A Giampaolo Pansa, Calabresi, qualche settimana prima di essere ucciso, confida: “Da due anni vivo sotto questa tempesta. Lei non può immaginare che cosa ho passato e che cosa sto passando. Se non fossi cristiano, se non credessi in Dio non saprei come resistere…”.

Pansa chiede se ha paura: “Paura no perché ho la coscienza tranquilla. Ma quel che mi fanno è terribile. Potrei farmi trasferire da Milano, però non voglio andarmene. Comunque non ho paura. Ogni mattina esco di casa e vado al lavoro sulla mia Cinquecento, senza pistola e senza la protezione di una scorta. Perché dovrei proteggermi? Sono un commissario di polizia e il mio compito è di proteggere gli altri, i cittadini”
Nel 1997, al termine di una quantità di processi che si contraddicono tra loro, sono condannati dirigenti e militanti di Lotta Continua: Ovidio Bompressi e Leonardo Marino gli esecutori, Giorgio Pietrostefani e Adriano Sofri i mandanti.
Per completare il “contesto”, un altro misterioso episodio: il 17 maggio del 1973 nel cortile della questura si scopre un busto dedicato al commissario. Un sedicente anarchico, Gianfranco Bertoli, scaglia una bomba: 4 morti e 52 feriti. Si scopre che Bertoli è invischiato con l’estrema destra, collaboratore di servizi segreti italiani e stranieri.

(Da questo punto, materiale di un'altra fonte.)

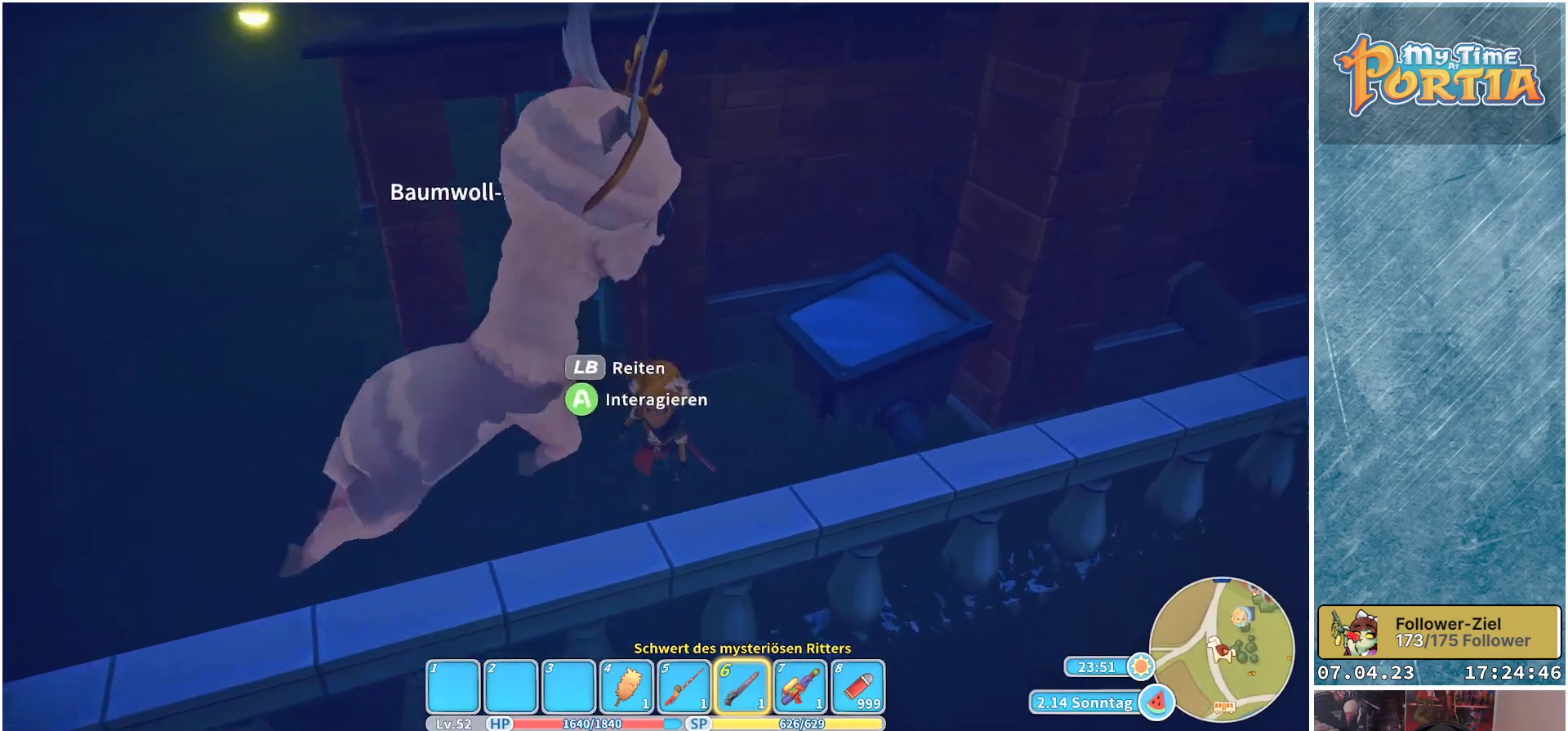
{"buttons": ["L2"], "left_stick": "center", "right_stick": "center", "events": [[83, "left_stick", "right"], [383, "left_stick", "center"], [433, "L2", "down"]]}
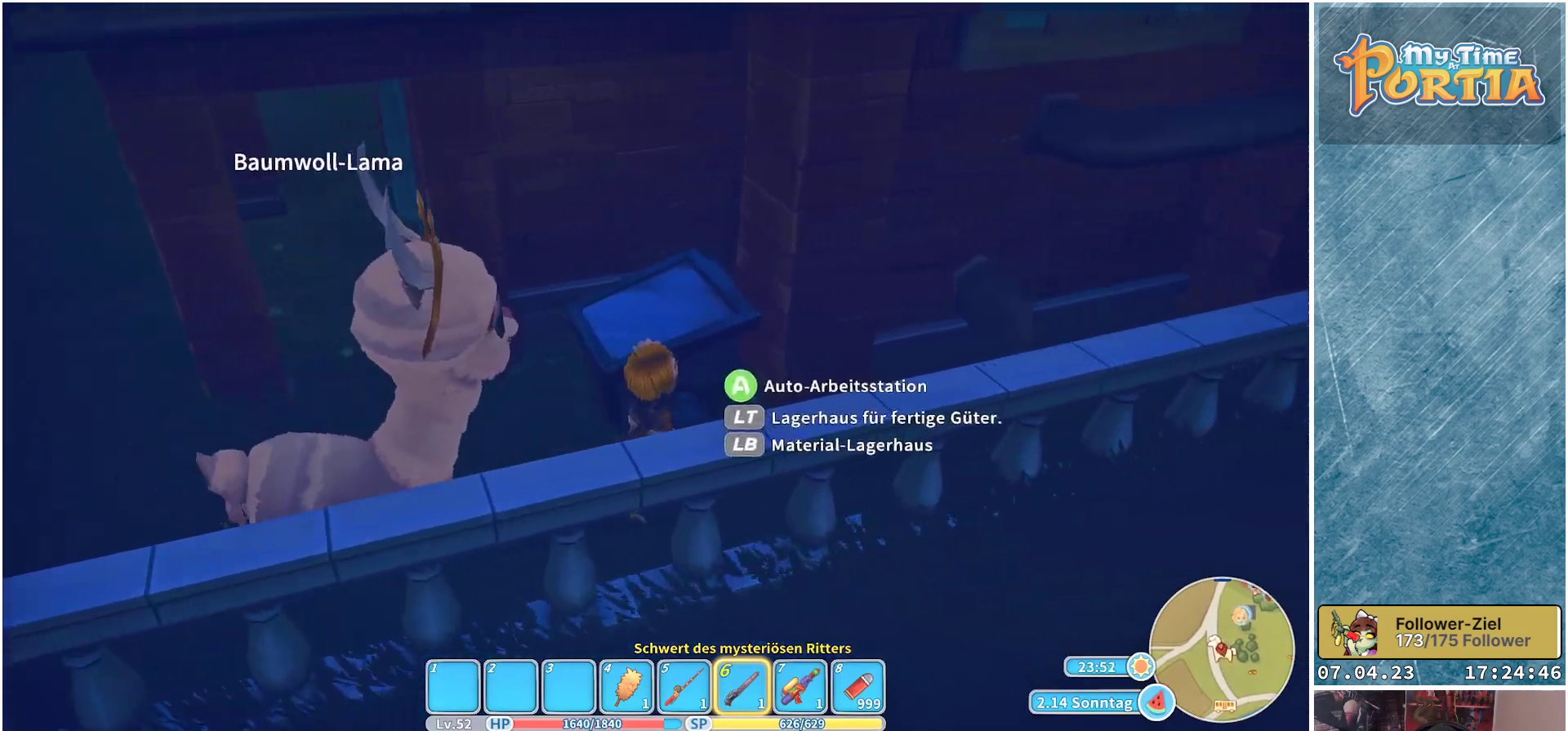
{"buttons": [], "left_stick": "center", "right_stick": "center", "events": [[83, "L2", "up"]]}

Una stagione di sangue, dolore, odio, che faticosamente si cerca di superare. Il 9 maggio del 2009, alla presenza del Capo dello Stato Giorgio Napolitano, in occasione della giornata del ricordo delle vittime del terrorismo, le vedove di Pinelli e Calabresi per la prima volta si incontrano. Finalmente, dicono, “possiamo guardarci negli occhi”. Finalmente due famiglie si ritrovano. Come vecchie amiche, le due donne parlano di figli e nipoti. Il passato non si cancella, c’è ancora tanto da sapere e capire; ma conforta questa volontà di superare la stagione dell’odio e del rancore.